Thrusting such nonsense from my mind, for nonsense I knew it to be, I could not help remembering the odd coincidence that on this prolonged adventure of our expedition, nothing seemed to materialize. So far it had the inconsequence of a dream. Thus, at the beginning of it, when we expected a desperate fight for our lives, there was no fight, at least on our part. Only one shot was fired, that with which I killed the Arab Gaika, who, be it noted, was Kaneke's particular foe, whose death he ardently desired. In the same way when we went out with much preparation to slay elephants and found them in enormous numbers no shot was fired and the beasts chased us ignominiously back to our camp. Further, there were more incidents of the same kind which I need not particularize.

I was sick of the whole job and longed to escape. Indeed, that night I went to Kaneke and told him so, pointing out that the hunters were off their balance and that as I could not send them back alone I thought it would be well if he parted company with me and my men, as I proposed to retrace my steps towards the coast. Kaneke was much disturbed and argued with me, very politely at first, pointing out the many dangers of such a course. As I would not give way, he changed his tone, and told me flatly that what I proposed would mean the death of all four of us.

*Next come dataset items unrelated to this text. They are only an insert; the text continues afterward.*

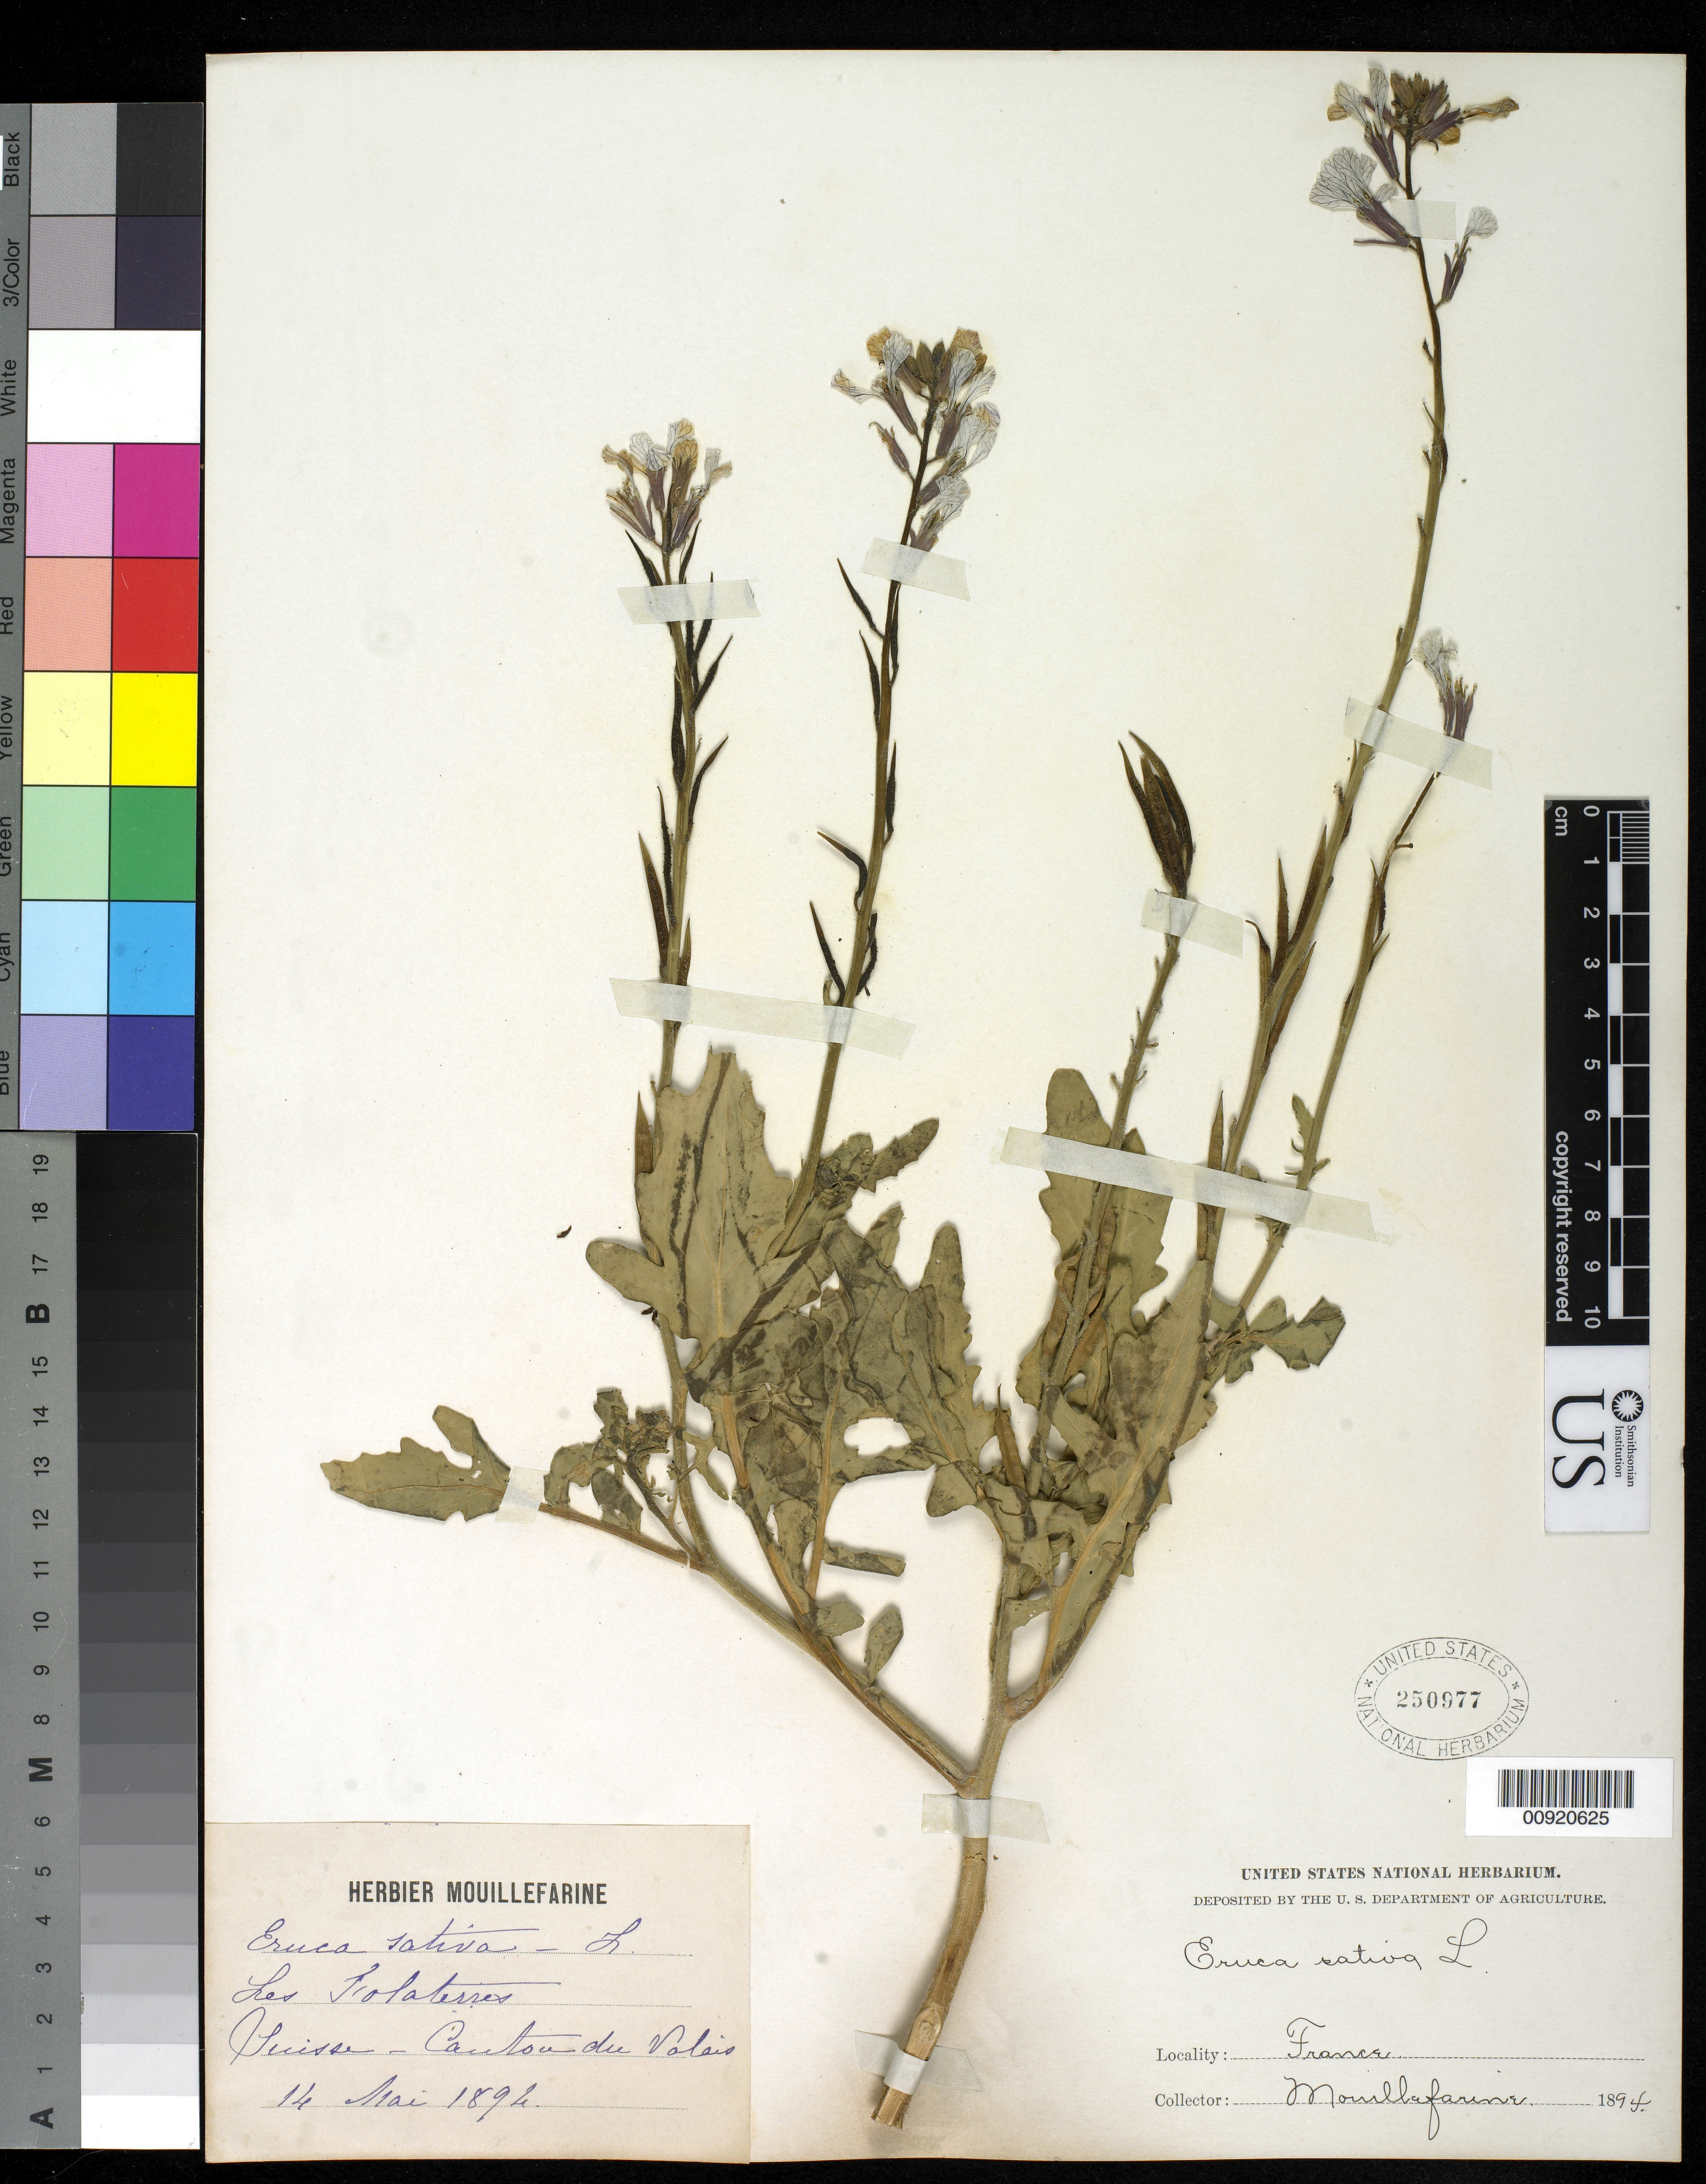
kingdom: Plantae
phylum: Tracheophyta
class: Magnoliopsida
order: Brassicales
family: Brassicaceae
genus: Eruca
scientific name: Eruca sativa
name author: Mill.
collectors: A. Mouillefarine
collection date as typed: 14 May 1894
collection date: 1894-05-14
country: Switzerland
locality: Canton du Valais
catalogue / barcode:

"At whose hands? Yours, Kaneke?" I asked.

"Certainly not, Lord," he answered. "However cruelly you break your bargain with me, and this after taking my pay," (here he was alluding to the cash and ivory which, like a fool, I had accepted), "I should not be base enough to lift a hand against one who saved my life at what he believed to be the risk of his own, although in truth no risk was run."